Line 17: it is not clear in the abstract whether the participants are different or are the same people between the two waves of data collection. It seems like that the two sample sizes should sum up to 387, but 296+234 does not make 387. Please, clarify this point in the abstract.

 

Introduction Section

Lines 42-45: the rationale for conducting the present investigation is rather weak, there are neither reference to previous studies nor a clear motivation to conduct the present study. Please, reinforce the rationale by conducting proper bibliographic research on the topic of attitude about vaccination in medical staff and/or in the general population and describe it in a coherent theoretical framework.

Lines 46-47: scientific aims and specific hypotheses based on the rationale and on previous literature are lacking. What are your aims? Do you have specific hypotheses as well as expected results?

 

Materials and Methods

Lines 50-54: it is not clear why you chose to collect data in two waves of the same survey at the same participants. Please, clarify this point. Moreover, since 296+234 did not sum up to 387, this means the data regarding the two waves are not fully independent. I have the idea that the two waves of data collection correspond to the two doses of Pfizer vaccine, with a delay of 21 days between the each dose. If so, in the second survey you cannot talk of pre-impression, since a dose have already occurred and participants have had the time to observe side effects as well as other events. These events are no more a result of an attitude or a personal belief, but they are now real. If I am not wrong, please, how can you explain these argumentations?

 

Lines 64-66: It is the first time you talk about vaccination rates. What is the meaning of this analysis, why is it important for the study? To which aim is it related to?

 

Lines 70-71: Please report more information about data preparation (how many words there were at first, how many of them were deleted and why, et cetera) and about the parameters used for conducting the Correspondence Analysis.

 

Results Section

Lines 77-79: Those lines are not relevant, please remove them.

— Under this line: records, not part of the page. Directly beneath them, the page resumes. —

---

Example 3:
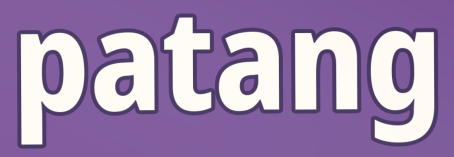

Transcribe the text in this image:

patang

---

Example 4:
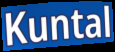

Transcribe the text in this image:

Kuntal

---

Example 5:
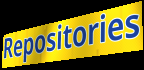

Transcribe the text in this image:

Repositories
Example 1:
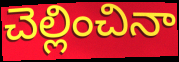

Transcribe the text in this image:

చెల్లించినా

Lines 108-109: Table 3 should contains more words, since it refer to the main analysis of the manuscript. I think that the readers would like to see the occurrence of at least 10-15 words per survey.

 

Discussion Section

Lines 143-148: I think that the reasons the references for the usefulness of the qualitative analysis may be placed in the introduction section rather than in the discussion section.

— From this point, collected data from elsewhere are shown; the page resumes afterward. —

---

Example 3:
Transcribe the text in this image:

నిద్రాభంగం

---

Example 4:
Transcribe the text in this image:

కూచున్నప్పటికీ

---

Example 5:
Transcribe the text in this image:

I also think that the discussion section is lacking of a proper interpretation of the results. How can differences in pre-impressions between age groups and between job titles can be explained? Moreover, does make sense to compare the first and second survey since you have neither independent nor paired data? It would be better to retain only participants which answered to both surveys and compare them across time, knowing that they all received the first dose of vaccine.

 

Conclusions Section

Lines 189-190: the last sentence can be misinterpreted as “against minorities”. Also I don’t think this is the real message of the present study. A more complex framework could emerge if the methodology as well as the statistical analysis will be properly conducted.

Author Response

Please write down "Please see the attachment.

Author Response File: Author Response.docx

Round 2

Reviewer 1 Report

Now, the paper is well written and well organized.  Therefore, I recommend it for the publication in the journal. 

Reviewer 3 Report

I carefully read the resubmitted version of the manuscript titled “A Text Mining-based Survey of Pre-impressions of Medical Staff towards COVID-19 Vaccination in a Designated Medical Institution for Class II Infectious Diseases”. I think that the Authors did several changes according to referees’ comments, especially regarding introduction/discussion sections and results reporting, and that the present version has been improved with respect to the previous one.